Les membres du gouvernement, eux, ont également une rémunération de base mensuelle de 650 000 FCFA. Les ministres d’Etat bénéficient, en plus, de 475 000 FCFA comme indemnité de responsabilité et les autres membres, 425 000 FCFA. Mais tous ont droit, au titre de l’indemnité de logement, à un montant de 80 000 FCFA. Selon l’article 3 du décret, « eu égard à leurs fonctions particulières, seuls ont droit à la gratuité de fournitures d’eau, d’électricité et de téléphone, les personnalités ci-après : le Président du Faso, le Premier ministre, le Président du parlement, le président du Conseil constitutionnel, le Médiateur du Faso, le président du Conseil économique et social, le Grand chancelier des Ordres burkinabè et le Président du Conseil supérieur de la communication ».
Il ne sera plus question de négocier son salaire et signer un contrat spécifique si vous êtes appelé à occuper des fonctions de président du Faso, de Premier ministre, de président d’institution ou de ministre.
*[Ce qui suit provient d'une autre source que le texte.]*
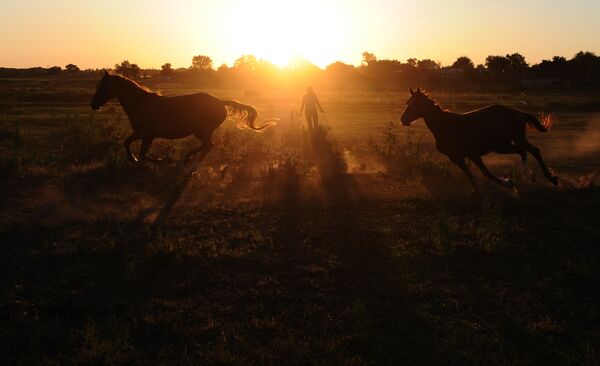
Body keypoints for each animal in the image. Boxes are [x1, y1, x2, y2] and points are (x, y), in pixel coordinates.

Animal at [89, 71, 274, 162]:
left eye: (102, 87)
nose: (93, 104)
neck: (140, 104)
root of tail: (220, 102)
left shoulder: (146, 134)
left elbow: (137, 150)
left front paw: (161, 160)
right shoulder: (145, 135)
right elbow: (133, 147)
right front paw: (142, 159)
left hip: (202, 131)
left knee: (209, 145)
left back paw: (191, 159)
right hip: (201, 132)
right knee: (208, 145)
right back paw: (190, 157)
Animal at [398, 88, 556, 192]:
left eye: (415, 104)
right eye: (407, 102)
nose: (403, 120)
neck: (446, 126)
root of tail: (518, 112)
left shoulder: (472, 154)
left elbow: (485, 172)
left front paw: (508, 183)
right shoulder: (456, 158)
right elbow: (469, 175)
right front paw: (477, 192)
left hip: (517, 138)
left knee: (534, 150)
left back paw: (550, 178)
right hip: (502, 146)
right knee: (523, 152)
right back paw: (531, 176)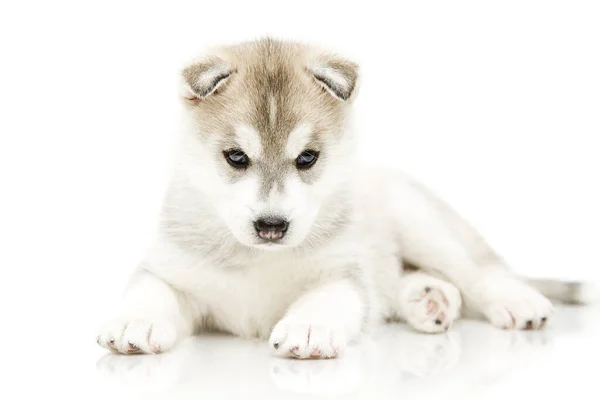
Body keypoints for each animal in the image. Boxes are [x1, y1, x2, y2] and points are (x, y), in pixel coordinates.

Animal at [96, 38, 592, 360]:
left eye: (307, 158)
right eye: (236, 157)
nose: (272, 226)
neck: (257, 259)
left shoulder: (343, 273)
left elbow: (327, 298)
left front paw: (308, 327)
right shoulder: (171, 270)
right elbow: (150, 291)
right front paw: (134, 322)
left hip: (420, 222)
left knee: (482, 270)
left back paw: (518, 302)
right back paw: (429, 299)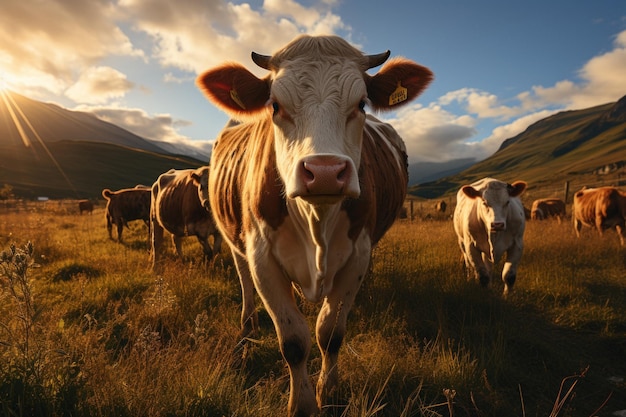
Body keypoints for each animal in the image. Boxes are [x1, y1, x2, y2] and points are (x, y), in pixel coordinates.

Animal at [197, 35, 432, 416]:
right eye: (275, 105)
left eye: (361, 104)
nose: (324, 172)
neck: (316, 225)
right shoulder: (263, 258)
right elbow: (294, 340)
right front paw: (302, 404)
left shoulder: (356, 256)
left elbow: (330, 333)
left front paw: (328, 391)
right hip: (236, 242)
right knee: (244, 279)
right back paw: (247, 328)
Selon l’article 2 du décret, « la rémunération ci-dessus fixée s’applique uniformément à toutes les hautes personnalités occupant les mêmes fonctions, quelque soit leur provenance professionnelle et le niveau de rémunération antérieurement acquis ». Cette rémunération entre en vigueur lorsque la personnalité nommée aura effectivement pris fonction.
Autre précision : « lorsque la personne, avant sa nomination, est employée dans une société d’Etat, une société d’économie mixte ou dans un établissement de l’Etat, elle est d’office mise à la disposition de l’Etat et retrouve son emploi d’origine à la fin de sa fonction politique. Pendant toute la période de sa mise à disposition, l’organisme employeur continue de gérer la personne sur le plan administratif », indique l’article 4.
Mais les hautes personnalités continueront-elles de conserver ces avantages six mois après la fin de leurs fonctions ? Cette question avait suscité des gorges chaudes en 2022. Et en plus, certains ministres qui avaient négocié, dans les coulisses, des contrats particuliers, percevaient une rémunération particulièrement élevée.
La commission technique chargée d’élaborer les textes de la Transition avait alors formulé une recommandation à ce sujet. Elle avait préconisé, au titre des rémunérations des hautes personnalités, que les nouvelles autorités prennent en compte les dispositions du décret de décembre 2008, à l’exception d’une seule : celle qui permet aux personnalités en fin de fonction de pouvoir jouir des mêmes avantages pendant six mois. Cet appel n’a visiblement pas eu bon écho du côté du Capitaine Ibrahim Traoré.
Selon le décret qu’il a signé le 9 décembre dernier, « le Premier ministre, les Présidents d’institutions et les membres du gouvernement conservent leur rémunération et leurs avantages pendant une période de six (6) mois après la fin de leur fonction politique, sauf si l’interruption est consécutive à une cause autre que la fin normale de la fonction ». Décès ou coup d’Etat par exemple.